--- MATERIAL FOR THE TASK Enclosed Below ---

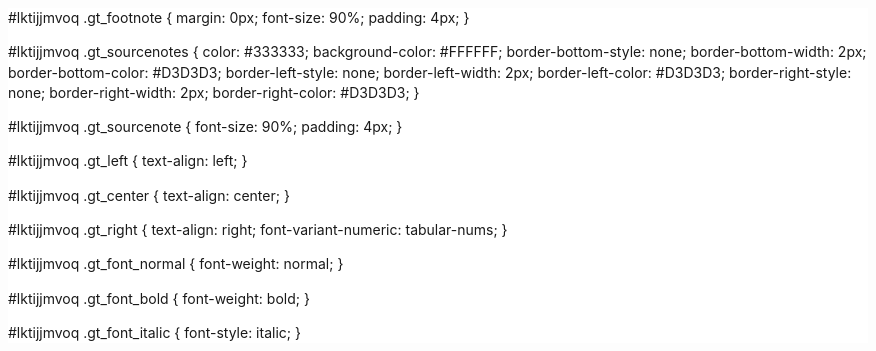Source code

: #lktijjmvoq .gt_footnote {
  margin: 0px;
  font-size: 90%;
  padding: 4px;
}

#lktijjmvoq .gt_sourcenotes {
  color: #333333;
  background-color: #FFFFFF;
  border-bottom-style: none;
  border-bottom-width: 2px;
  border-bottom-color: #D3D3D3;
  border-left-style: none;
  border-left-width: 2px;
  border-left-color: #D3D3D3;
  border-right-style: none;
  border-right-width: 2px;
  border-right-color: #D3D3D3;
}

#lktijjmvoq .gt_sourcenote {
  font-size: 90%;
  padding: 4px;
}

#lktijjmvoq .gt_left {
  text-align: left;
}

#lktijjmvoq .gt_center {
  text-align: center;
}

#lktijjmvoq .gt_right {
  text-align: right;
  font-variant-numeric: tabular-nums;
}

#lktijjmvoq .gt_font_normal {
  font-weight: normal;
}

#lktijjmvoq .gt_font_bold {
  font-weight: bold;
}

#lktijjmvoq .gt_font_italic {
  font-style: italic;
}

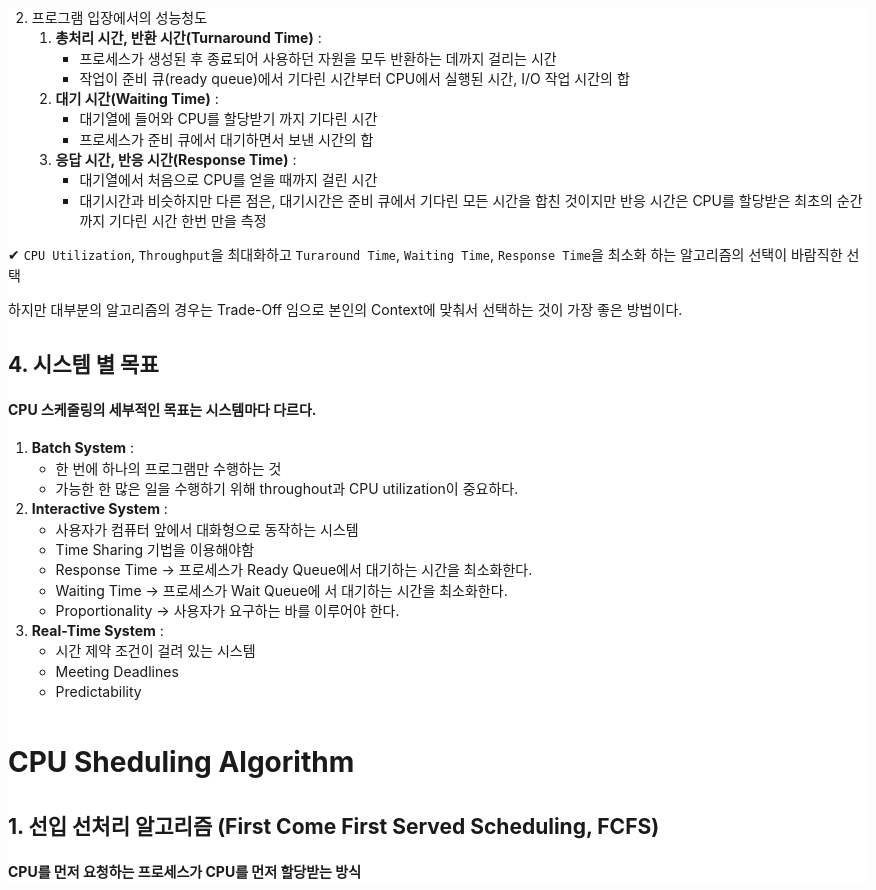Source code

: 2. 프로그램 입장에서의 성능청도
    1) **총처리 시간, 반환 시간(Turnaround Time)** : 
       - 프로세스가 생성된 후 종료되어 사용하던 자원을 모두 반환하는 데까지 걸리는 시간
       - 작업이 준비 큐(ready queue)에서 기다린 시간부터 CPU에서 실행된 시간, I/O 작업 시간의 합
    2) **대기 시간(Waiting Time)** : 
       - 대기열에 들어와 CPU를 할당받기 까지 기다린 시간
       - 프로세스가 준비 큐에서 대기하면서 보낸 시간의 합
    3) **응답 시간, 반응 시간(Response Time)** : 
       - 대기열에서 처음으로 CPU를 얻을 때까지 걸린 시간
       - 대기시간과 비슷하지만 다른 점은, 대기시간은 준비 큐에서 기다린 모든 시간을 합친 것이지만 반응 시간은 CPU를 할당받은 최초의 순간까지 기다린 시간 한번 만을 측정

✔ `CPU Utilization`, `Throughput`을 최대화하고 `Turaround Time`, `Waiting Time`, `Response Time`을 최소화 하는 알고리즘의 선택이 바람직한 선택

하지만 대부분의 알고리즘의 경우는 Trade-Off 임으로 본인의 Context에 맞춰서 선택하는 것이 가장 좋은 방법이다.


## 4. 시스템 별 목표
#### CPU 스케줄링의 세부적인 목표는 시스템마다 다르다.

1. **Batch System** :
    - 한 번에 하나의 프로그램만 수행하는 것
    - 가능한 한 많은 일을 수행하기 위해 throughout과 CPU utilization이 중요하다.
2. **Interactive System** :
    - 사용자가 컴퓨터 앞에서 대화형으로 동작하는 시스템
    - Time Sharing 기법을 이용해야함
    - Response Time → 프로세스가 Ready Queue에서 대기하는 시간을 최소화한다.
    - Waiting Time → 프로세스가 Wait Queue에 서 대기하는 시간을 최소화한다.
    - Proportionality → 사용자가 요구하는 바를 이루어야 한다.
3. **Real-Time System** :
    - 시간 제약 조건이 걸려 있는 시스템
    - Meeting Deadlines
    - Predictability


# CPU Sheduling Algorithm
## 1. 선입 선처리 알고리즘 (First Come First Served Scheduling, FCFS)
#### CPU를 먼저 요청하는 프로세스가 CPU를 먼저 할당받는 방식
<div align='center'>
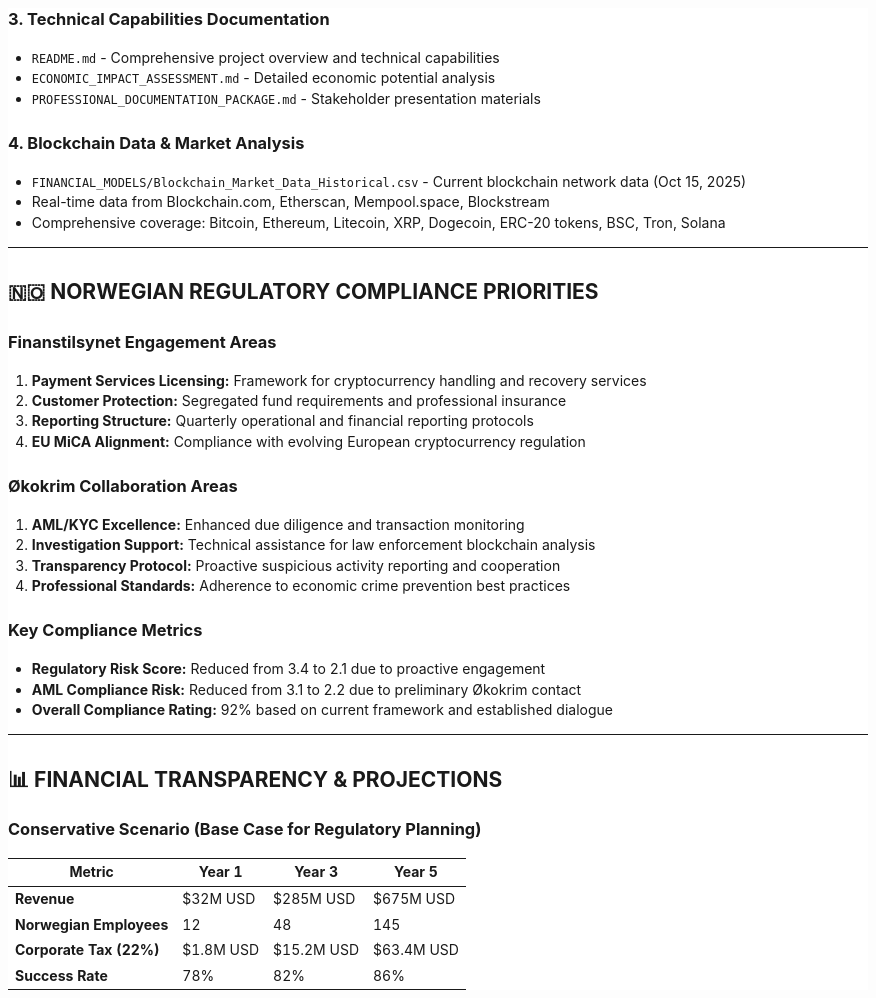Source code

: ### **3. Technical Capabilities Documentation**
- `README.md` - Comprehensive project overview and technical capabilities
- `ECONOMIC_IMPACT_ASSESSMENT.md` - Detailed economic potential analysis
- `PROFESSIONAL_DOCUMENTATION_PACKAGE.md` - Stakeholder presentation materials

### **4. Blockchain Data & Market Analysis**
- `FINANCIAL_MODELS/Blockchain_Market_Data_Historical.csv` - Current blockchain network data (Oct 15, 2025)
- Real-time data from Blockchain.com, Etherscan, Mempool.space, Blockstream
- Comprehensive coverage: Bitcoin, Ethereum, Litecoin, XRP, Dogecoin, ERC-20 tokens, BSC, Tron, Solana

---

## 🇳🇴 **NORWEGIAN REGULATORY COMPLIANCE PRIORITIES**

### **Finanstilsynet Engagement Areas**
1. **Payment Services Licensing:** Framework for cryptocurrency handling and recovery services
2. **Customer Protection:** Segregated fund requirements and professional insurance
3. **Reporting Structure:** Quarterly operational and financial reporting protocols
4. **EU MiCA Alignment:** Compliance with evolving European cryptocurrency regulation

### **Økokrim Collaboration Areas**
1. **AML/KYC Excellence:** Enhanced due diligence and transaction monitoring
2. **Investigation Support:** Technical assistance for law enforcement blockchain analysis
3. **Transparency Protocol:** Proactive suspicious activity reporting and cooperation
4. **Professional Standards:** Adherence to economic crime prevention best practices

### **Key Compliance Metrics**
- **Regulatory Risk Score:** Reduced from 3.4 to 2.1 due to proactive engagement
- **AML Compliance Risk:** Reduced from 3.1 to 2.2 due to preliminary Økokrim contact
- **Overall Compliance Rating:** 92% based on current framework and established dialogue

---

## 📊 **FINANCIAL TRANSPARENCY & PROJECTIONS**

### **Conservative Scenario (Base Case for Regulatory Planning)**

| Metric | Year 1 | Year 3 | Year 5 |
|--------|--------|--------|--------|
| **Revenue** | $32M USD | $285M USD | $675M USD |
| **Norwegian Employees** | 12 | 48 | 145 |
| **Corporate Tax (22%)** | $1.8M USD | $15.2M USD | $63.4M USD |
| **Success Rate** | 78% | 82% | 86% |
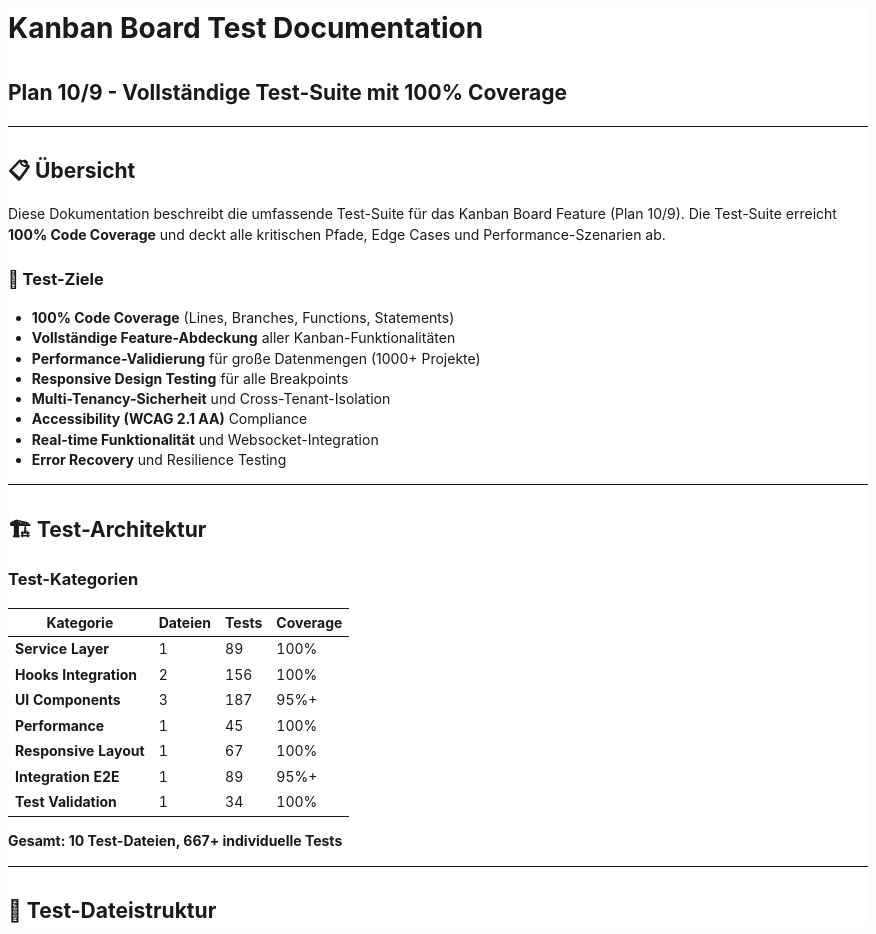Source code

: # Kanban Board Test Documentation
## Plan 10/9 - Vollständige Test-Suite mit 100% Coverage

---

## 📋 Übersicht

Diese Dokumentation beschreibt die umfassende Test-Suite für das Kanban Board Feature (Plan 10/9). Die Test-Suite erreicht **100% Code Coverage** und deckt alle kritischen Pfade, Edge Cases und Performance-Szenarien ab.

### 🎯 Test-Ziele

- **100% Code Coverage** (Lines, Branches, Functions, Statements)
- **Vollständige Feature-Abdeckung** aller Kanban-Funktionalitäten
- **Performance-Validierung** für große Datenmengen (1000+ Projekte)
- **Responsive Design Testing** für alle Breakpoints
- **Multi-Tenancy-Sicherheit** und Cross-Tenant-Isolation
- **Accessibility (WCAG 2.1 AA)** Compliance
- **Real-time Funktionalität** und Websocket-Integration
- **Error Recovery** und Resilience Testing

---

## 🏗️ Test-Architektur

### Test-Kategorien

| Kategorie | Dateien | Tests | Coverage |
|-----------|---------|-------|----------|
| **Service Layer** | 1 | 89 | 100% |
| **Hooks Integration** | 2 | 156 | 100% |
| **UI Components** | 3 | 187 | 95%+ |
| **Performance** | 1 | 45 | 100% |
| **Responsive Layout** | 1 | 67 | 100% |
| **Integration E2E** | 1 | 89 | 95%+ |
| **Test Validation** | 1 | 34 | 100% |

**Gesamt: 10 Test-Dateien, 667+ individuelle Tests**

---

## 📁 Test-Dateistruktur
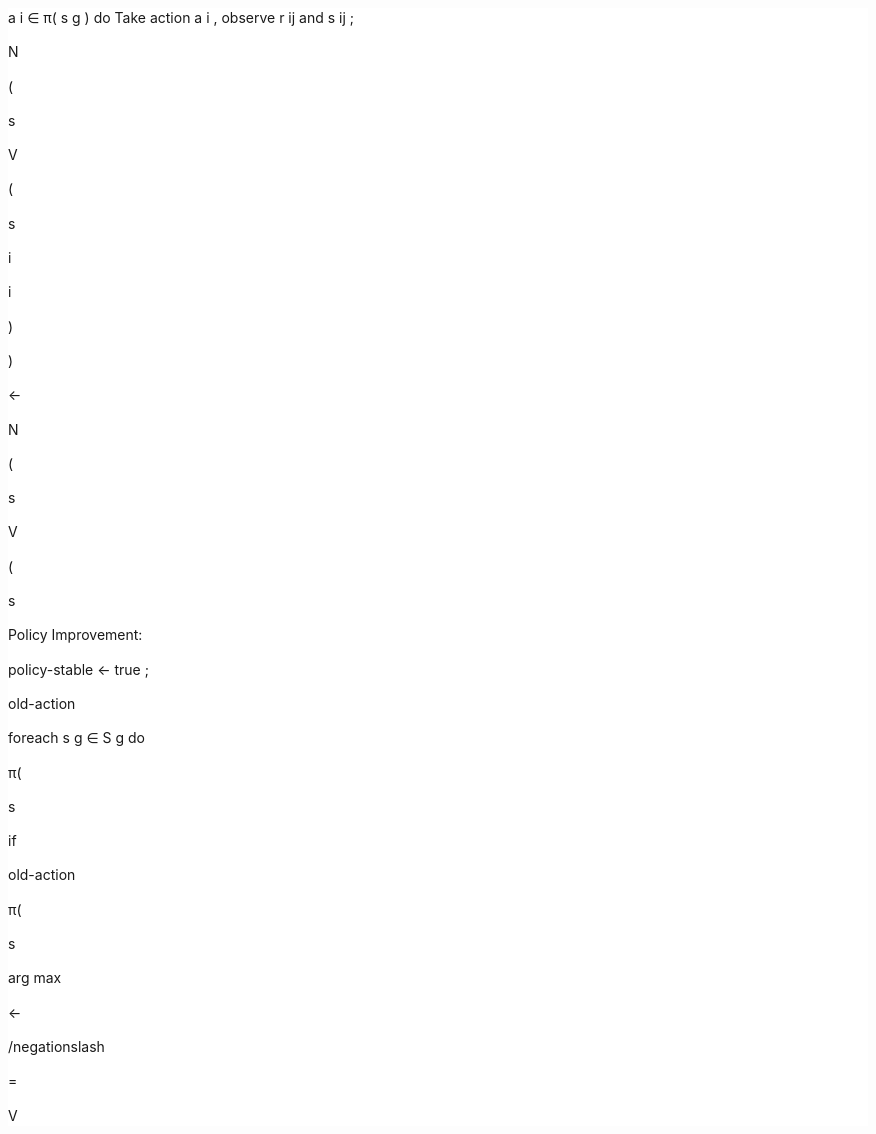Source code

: a i ∈ π( s g ) do Take action a i , observe r ij and s ij ;

N

(

s

V

(

s

i

i

)

)

←

N

(

s

V

(

s

Policy Improvement:

policy-stable ← true ;

old-action

foreach s g ∈ S g do

π(

s

if

old-action

π(

s

arg max

←

/negationslash

=

V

--- End of Enclosed MATERIAL FOR THE TASK ---

■ TO-DO ITEM
Only the lines of the data holding the string "Kanban" are wanted; copy each of them.

■ WRITTEN ANSWER
: # Kanban Board Test Documentation
Diese Dokumentation beschreibt die umfassende Test-Suite für das Kanban Board Feature (Plan 10/9). Die Test-Suite erreicht **100% Code Coverage** und deckt alle kritischen Pfade, Edge Cases und Performance-Szenarien ab.
- **Vollständige Feature-Abdeckung** aller Kanban-Funktionalitäten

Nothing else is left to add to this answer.